As long as she stays lying down, nothing bad will happen.

Bang. Bang, bang .

They were halfway to the school when Maggie insisted on walking, which was, of course, another good sign, but anyone who has ever walked from A to B with a toddler knows how non-linear it can be, not to mention hard on the back. Now Mary Rose buckles her safely back into the stroller as they wait to cross the speedway that is Spadina Avenue.

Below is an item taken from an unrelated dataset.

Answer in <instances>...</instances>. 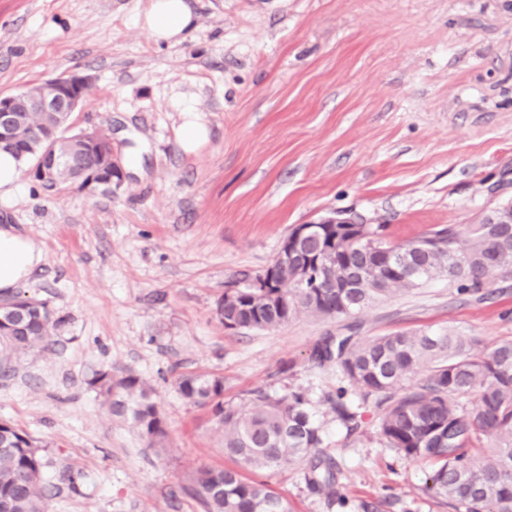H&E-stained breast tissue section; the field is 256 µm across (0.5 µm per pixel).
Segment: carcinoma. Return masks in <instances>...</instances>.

She joins the lively scene outside the old rectory that houses Matthew’s Montessori school, and chats with the other parents and nannies milling about. Several, like her, are on foot with dogs and younger siblings, some are on bicycles, others in vans and environmentally sensitive SUVs. There’s Keith — Kevin? — again. He is approaching her, smiling. Mary Rose quickly turns to the mom next to her and asks out of the side of her mouth, “Is it Keith or Kevin?”

“Philip,” says Saleema.

“Mary Rose, sorry I accosted you like that, you must get sick of people asking when the third one’s coming out.”

She smiles back. “Not at all, Philip, it’s … nice to be asked.”

He is a cell biologist.

“Why did I think you were a cartoonist?” she says.

He looks at her oddly. “I wanted to be a cartoonist.”

Philip rides his bike year-round, and Mary Rose is familiar with his nose in every season, sunburnt in summer, frost-nipped and drippy in winter as he hauls his twin girls in a covered kid cart. Maybe he is on sabbatical. Or maybe he is a stay-at-home dad … making snacks, taking whacks, wondering if he’ll ever get any me-time, wishing his wife would pay just a little more attention to him and just a little less to the children when she gets home in the evening … Which of them requires the back rub?

“I can’t wait to read it,” he says. “My whole book club is ready to pounce.”

Mary Rose is speaking with a heterosexual man who is in a book club. O brave new world that has such people in it!